Yesterday after the close, JPMorgan top quant Marko Kolanovic appeared on CNBC to reiterate his chronically bullish case, saying the S&P 500 could hit his year-end price target of 3,000 by the end of May (he did several caveats, noting that a U.S.-China trade deal had to be concluded coupled with Brexit that is “not too disruptive” or is even pushed back.)”
“If earnings season is not a complete disaster, I think markets will go higher and we could actually see our price target being achieved earlier, maybe even sometime in May or June,” Kolanovic said.
And yet, keeping up with its now traditional “good quant, bad quant” strategy (profiled most recently here), just hours later, JPMorgan’s “other” quant, Nikolaos Panigirtzoglou published a report in which he said that while he maintains a risk-on and pro-cyclical stance (the alternative is risking being dubbed “fake news” by Kolanovic), we warned that “investors should start building up hedges against the risk of a repeat of the past two weeks’ yield curve inversion episode.”

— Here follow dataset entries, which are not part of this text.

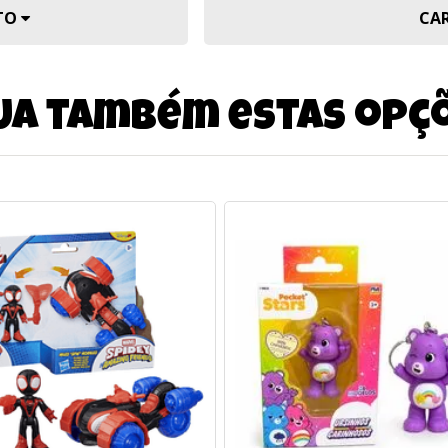
UTO
CA
ja também estas opç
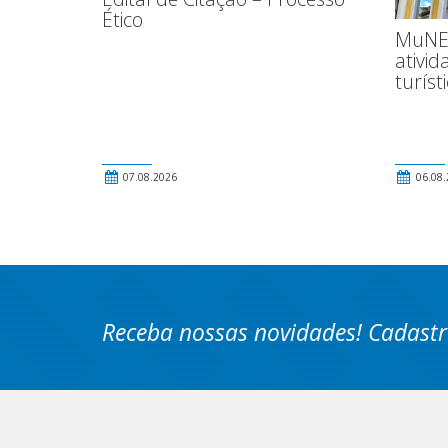
Ético
MuNEA
ativid
turíst
07.08.2026
06.08.
Receba nossas novidades! Cadastr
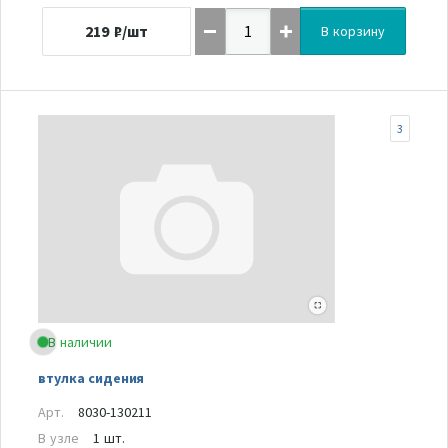
219
₽/шт
В корзину
3
В наличии
втулка сидения
Арт.
8030-130211
В узле
1 шт.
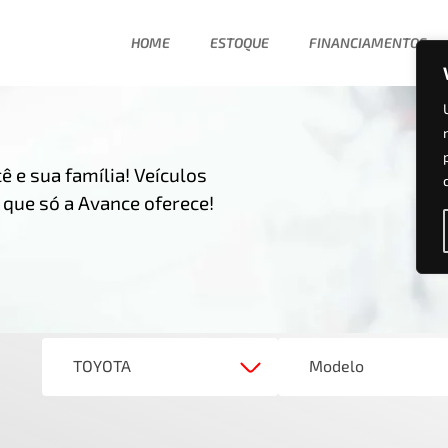
HOME
ESTOQUE
FINANCIAMENTOS
 e sua família! Veículos
 que só a Avance oferece!
TOYOTA
Modelo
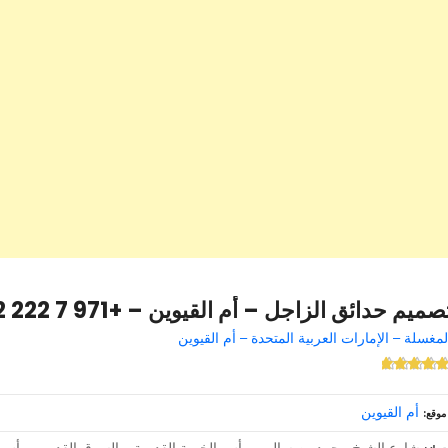
صميم حدائق الزاجل – أم القيوين – +971 7 222 2572
لمغسلة – الإمارات العربية المتحدة – أم القيوين
أم القيوين
موقع
شارع الشيخ محمد بن سالم – رأس الخيمة القديمة – السوق القديم – رأس ال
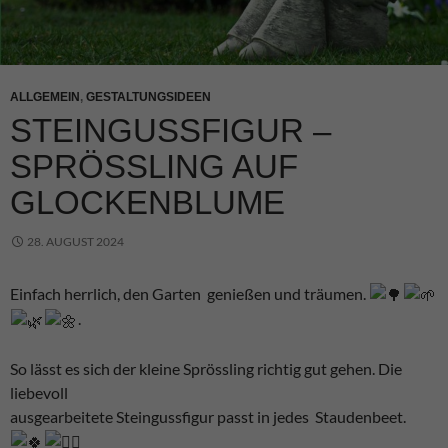
ALLGEMEIN
,
GESTALTUNGSIDEEN
STEINGUSSFIGUR –
SPRÖSSLING AUF
GLOCKENBLUME
28. AUGUST 2024
Einfach herrlich, den Garten genießen und träumen.
.
So lässt es sich der kleine Sprössling richtig gut gehen. Die
liebevoll
ausgearbeitete Steingussfigur passt in jedes Staudenbeet.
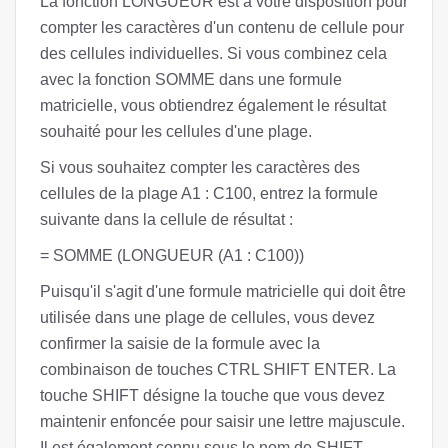
La fonction LONGUEUR est à votre disposition pour
compter les caractères d'un contenu de cellule pour
des cellules individuelles. Si vous combinez cela
avec la fonction SOMME dans une formule
matricielle, vous obtiendrez également le résultat
souhaité pour les cellules d'une plage.
Si vous souhaitez compter les caractères des
cellules de la plage A1 : C100, entrez la formule
suivante dans la cellule de résultat :
= SOMME (LONGUEUR (A1 : C100))
Puisqu'il s'agit d'une formule matricielle qui doit être
utilisée dans une plage de cellules, vous devez
confirmer la saisie de la formule avec la
combinaison de touches CTRL SHIFT ENTER. La
touche SHIFT désigne la touche que vous devez
maintenir enfoncée pour saisir une lettre majuscule.
Il est également connu sous le nom de SHIFT.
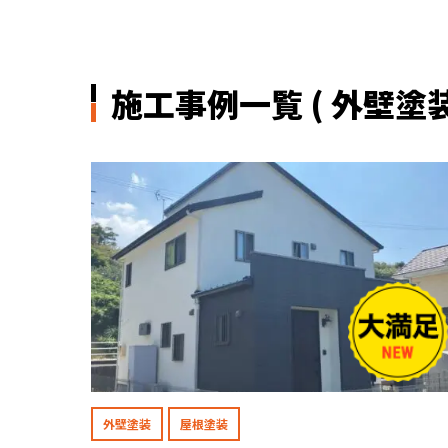
施工事例一覧 ( 外壁塗装
外壁塗装
屋根塗装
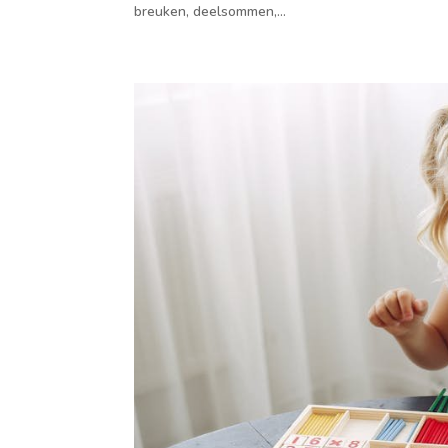
breuken, deelsommen,...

Picking up on what he said two weeks ago, the Greek strategist then notes that “yield curve inversion has been generally a bad omen for growth and recession risk, though with variable lags to risky asset prices historically.”
While not news to those who read our latest recap of Panigirtzoglou recent report, at the macro level the “other” JPM quant warns that “despite the improvement in the Chinese and Asian PMIs in this week’s releases the global growth picture is not out of the woods yet” adding that “these cyclical risks are still manifesting in our global manufacturing PMI, which has failed to rise in the latest release despite better Asian PMIs”.
The JPM strategist also cautions that forward-looking indicators are “still pointing to declines rather than rises.” Similarly, JPM’s Forecast Revision Index for Global GDP growth also keeps declining and is now at levels last seen a year and a half ago.
As a result of this continuing global weakness along with a rise in EM country volatility, “we trim some EM OW exposure in bonds” the JPM strategist writes.
Far more relevant, however, and in direct contradiction to Kolanovic’s own permabullishness, Panigirtzoglou observes that “the relative signs of complacency in US equity markets relative to rate markets implied by Figure 1 illustrate the need to hedge our equity overweight.” As the chart below shows, whereas equity markets now price in just an 8% chance of recession and junk bonds only 6%, bond markets are virtually certain a recession is coming, with implied odds of over 70%.
The cautionary note was published on came the same day CEO Jamie Dimon similarly warned investors should prepare for more wild rides like the one that upended markets at the end of last year. In his annual letter to shareholders discussed here, Dimon cited a raft of issues driving the more pessimistic outlook, including uncertainty about the Federal Reserve’s interest-rate shifts, Germany’s economic slowdown, Brexit and the U.S.-China trade spat.
So with markets wildly euphoric, perhaps thanks to what “other” JPM quants see as nothing but blue skies until S&P 3,000, Panigirtzoglou recommends three hedging trades
i) a long in the US dollar vs EUR and vs AUD
We believe that long US dollar positions can also serve as a macro hedge against a potential worsening of the US yield curve inversion or against growth or policy risks more generally. And in contrast to a credit UW this hedge has a positive carry as dollar deposits are yielding 2.5% at the moment, almost 200bp above the average carry in the rest of the G10. Our FX strategists currently recommend a long position in the US dollar vs. the EUR and vs AUD
ii) a small underweight in US credit:
“we introduce a credit UW by lowering our corporate bond weighting in our long-only portfolio to -7% (from -3% before), and by increasing the weight of government bonds to -2% (from -5% before). As a result, we are now modestly UW in credit. We also move cash to neutral from a small underweight of -1% before. Our equity and commodity allocations are unchanged at +7% and +2% respectively.”
iii) a small long duration position in 10y euro swaps.
Given the variability of lags between curve inversion and downturns, and uncertainty over the influence of the QE stock effect on the inversion, we favour positively carrying hedges. Within fixed income markets, there is little carry in US rate markets while 10y EUR swaps enjoy the highest carry and slide within core DM fixed income markets at just under 20bp over a 1-year horizon.
JPM also moves cash to neutral from a small underweight of -1% before, while keeping its equity and commodity allocations are unchanged at +7% and +2% respectively. And visually:
Two of the above three hedges have positive carry, “something that is important given the large historical variation in the lags between yield curve inversion and the eventual hit to markets and the economy”, in other words, as the world creeps closer to recession with every passing day, bears can just who put this basket on and get paid to wait.